Sauce ciego, mujer dormida
- La novia de mi mejor amigo dibujó una colina. En la cima había una casita. Dentro de la casita había une mujer durmiendo. Alrededor de la casa crecían los sauces ciegos. Y eran estos los que le provocaban el sueño.- ¿Y qué diablos son los sauces ciegos? -preguntó mi amigo.- Pues esos árboles de ahí.- Jamás he oído hablar de ellos.- Es que me los he inventado yo -sonrió ella-. Los sauces ciegos tienen un polen muy fuerte, y cuando unas pequeñas moscas portadoras de ese polen penetran en el oído de una mujer, ésta se queda dormida. Los sauces ciegos parecen pequeños, pero sus raíces son terriblemente profundas -explicó ella-. De hecho, cuando llegan a determinada edad, los sauces ciegos dejan de crecer hacia arriba y empiezan a extenderse hacia abajo. Como si se nutrieran de las tinieblas. - Entonces, las moscas transportan el polen, penetran en el oído de la mujer y la duermen, ¿no? -dijo mi amigo- ¿Y qué hacen luego esas moscas? - Se quedan dentro del cuerpo de la mujer y van comiéndose su carne, claro -explicó ella.
La tragedia en la mina de carbón de Nueva York
- Veintisiete, veintiocho, veintinueve años... Una edad poco adecuada para morir. Los poetas mueren a los veintiún años; los revolucionario y las estrellas de rock, a los veinticuatro. Una vez superada esa edad parece que, de momento, estés a salvo. Como mínimo, eso es lo que presupone la mayoría de la gente. Ya has dejado atrás la legendaria curva fatídica, ya has cruzado el túnel lúgubre y oscuro. Tienes por delante una recta autopista de seis carriles por la que (aunque no apetezca demasiado) puedes volar hacia tu destino. Te cortas el pelo, te afeitas todas las mañanas. Ya no eres poeta, ni revolucionario, ni estrella de rock. Ya no duermes la borrachera dentro de una cabina telefónica, ni bebes hasta perder el sentido, ni escuchas ningún LP de The Doors a todo volumen a las cuatro de la madrugada. Has suscrito un seguro de vida por conveniencia, has empezado a beber en los bares de los hoteles, desgravas de los impuestos la factura del dentista. Porque tú ya tienes veintiocho años.
- En un mundo bueno no hay buena música. En un mundo bueno, el aire no vibra.
Avión... o cómo hablaba él a solas como si recitara un poema
- Ya daba la impresión de que ella hubiera levantado una esquina del mundo y de que en ese momento estuviese desembrollando, poco a poco, sus hilos. Y lo hacía de forma mecánica, con gran apatía, como si fuera consciente de que aquello le llevaría tiempo, pero de que debía desenredarlos bien, desde el principio.
- Sus encuentros sexuales eran siempre silenciosos y tranquilos.
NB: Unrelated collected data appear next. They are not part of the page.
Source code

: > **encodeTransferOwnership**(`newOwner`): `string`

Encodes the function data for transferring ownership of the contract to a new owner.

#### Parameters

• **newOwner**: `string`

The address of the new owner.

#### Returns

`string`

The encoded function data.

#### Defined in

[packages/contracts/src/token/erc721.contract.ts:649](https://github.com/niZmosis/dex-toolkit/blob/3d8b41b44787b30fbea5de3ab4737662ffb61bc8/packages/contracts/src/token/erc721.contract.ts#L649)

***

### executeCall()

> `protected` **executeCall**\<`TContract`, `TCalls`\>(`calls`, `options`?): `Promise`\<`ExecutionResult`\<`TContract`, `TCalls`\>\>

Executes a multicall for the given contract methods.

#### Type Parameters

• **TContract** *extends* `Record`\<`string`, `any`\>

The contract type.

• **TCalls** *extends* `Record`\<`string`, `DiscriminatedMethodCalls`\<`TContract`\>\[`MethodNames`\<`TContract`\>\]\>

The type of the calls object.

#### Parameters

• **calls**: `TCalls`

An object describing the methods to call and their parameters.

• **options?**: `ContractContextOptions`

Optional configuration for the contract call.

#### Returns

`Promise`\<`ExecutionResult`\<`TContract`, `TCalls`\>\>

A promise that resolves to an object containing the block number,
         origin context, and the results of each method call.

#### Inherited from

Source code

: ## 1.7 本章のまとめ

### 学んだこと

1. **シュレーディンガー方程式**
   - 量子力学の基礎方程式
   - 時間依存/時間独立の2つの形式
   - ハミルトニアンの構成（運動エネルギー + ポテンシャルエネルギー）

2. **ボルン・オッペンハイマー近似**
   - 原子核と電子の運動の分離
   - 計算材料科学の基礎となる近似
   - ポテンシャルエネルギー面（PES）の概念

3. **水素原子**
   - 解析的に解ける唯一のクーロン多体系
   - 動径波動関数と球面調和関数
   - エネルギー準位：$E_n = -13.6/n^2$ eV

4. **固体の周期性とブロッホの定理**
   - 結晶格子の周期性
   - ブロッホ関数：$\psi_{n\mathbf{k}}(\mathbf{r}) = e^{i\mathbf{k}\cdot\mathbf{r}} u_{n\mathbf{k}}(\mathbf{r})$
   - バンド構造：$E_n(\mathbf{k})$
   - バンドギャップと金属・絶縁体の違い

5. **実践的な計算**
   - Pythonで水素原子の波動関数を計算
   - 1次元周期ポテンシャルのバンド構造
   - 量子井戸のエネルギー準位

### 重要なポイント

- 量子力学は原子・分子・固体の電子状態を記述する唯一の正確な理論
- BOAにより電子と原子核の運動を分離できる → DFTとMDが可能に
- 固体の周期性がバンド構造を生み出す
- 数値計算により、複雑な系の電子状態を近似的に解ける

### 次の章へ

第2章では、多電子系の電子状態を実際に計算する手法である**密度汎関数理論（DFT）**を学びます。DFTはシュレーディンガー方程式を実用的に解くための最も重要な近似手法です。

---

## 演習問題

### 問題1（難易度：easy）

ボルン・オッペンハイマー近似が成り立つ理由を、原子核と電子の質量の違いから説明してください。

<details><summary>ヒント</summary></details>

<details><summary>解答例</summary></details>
Estaban destrovistos, en cierto sentido textual del término, de placer carnal. Mentiríamos si hablásemos de un acto sexual falto de placer carnal, claro está. Pero allí se entremezclaban demasiadas ideas distintas, demasiados elementos, demasiados estilos. Era diferente del sexo que él había practicado hasta entonces. Le recordaba un pequeño cuarto. Un cuarto agradable, pulcro y ordenado, acogedor. Del techo colgaban hilos de colores. Cada uno tenía una forma distinta, una longitud diferente. Todos le invitaban al placer, lo excitaban. Deseaba tirar de uno. Todos los hilos aguardaban a que él tirara de ellos. Pero él no sabía del cuál tirar. Todos le daban la sensación de que, al tirar de cualquiera de ellos, una visión fantástica se abriría ante sus ojos y, a la vez, le habían pensar que todo podía perderse en un instante. Y eso le sumía en una gran confusión. Y, mientras dudaba, los días llegaban a su fin.
- Mientras tanto, con la mejilla apoyada en la palma de la mano, él contemplaba las largas pestañas de la mujer. Ella parpadeaba, a intervalos irregulares, una vez cada tantos segundos. Contemplando sus pestañas -aquellas pestañas que poco antes habían estado anegadas en lágrimas-, se preguntó una vez más: "¿Qué sentido tiene acostarme con ella??". Le asaltó un extraño sentido de pérdida, como si una parte de un complejo sistema se hubiera convertido en algo terriblemente simple. "Si sigo así, quizá ya no vuelva a ser capaz de ir a ninguna parte", pensó. Y se sintió paralizado por el terror. Tuvo la sensación de que su propio yo iba a deshacerse. Sí, él era joven como el barro recién formado y hablaba a solas como si recitara un poema.